▶ [ASSIGNMENT] Return the records below exactly; pictures stay out.

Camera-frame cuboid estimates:
---

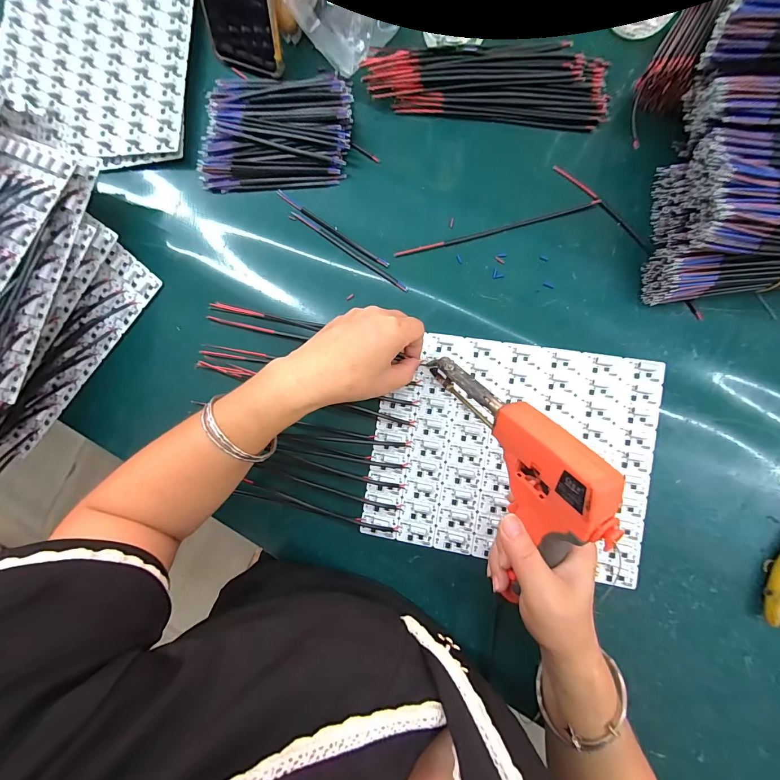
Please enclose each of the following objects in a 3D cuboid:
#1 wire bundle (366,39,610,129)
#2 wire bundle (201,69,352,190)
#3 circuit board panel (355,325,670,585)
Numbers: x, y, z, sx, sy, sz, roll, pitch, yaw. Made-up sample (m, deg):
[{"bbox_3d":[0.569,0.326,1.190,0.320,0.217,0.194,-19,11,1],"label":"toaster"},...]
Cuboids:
[{"bbox_3d":[0.089,-0.295,0.339,0.223,0.025,0.059,11,89,7],"label":"wire bundle"},{"bbox_3d":[-0.115,-0.267,0.363,0.153,0.024,0.113,2,88,7],"label":"wire bundle"},{"bbox_3d":[0.107,0.056,0.325,0.243,0.007,0.195,9,88,7],"label":"circuit board panel"}]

---

▶ [RESPONSE AREA]
Please enclose each of the following objects in a 3D cuboid:
#1 wire bundle (366,39,610,129)
#2 wire bundle (201,69,352,190)
#3 circuit board panel (355,325,670,585)
Numbers: x, y, z, sx, sy, sz, roll, pitch, yaw. Made-up sample (m, deg):
[{"bbox_3d":[0.569,0.326,1.190,0.320,0.217,0.194,-19,11,1],"label":"toaster"},...]
Cuboids:
[{"bbox_3d":[0.089,-0.295,0.339,0.223,0.025,0.059,11,89,7],"label":"wire bundle"},{"bbox_3d":[-0.115,-0.267,0.363,0.153,0.024,0.113,2,88,7],"label":"wire bundle"},{"bbox_3d":[0.107,0.056,0.325,0.243,0.007,0.195,9,88,7],"label":"circuit board panel"}]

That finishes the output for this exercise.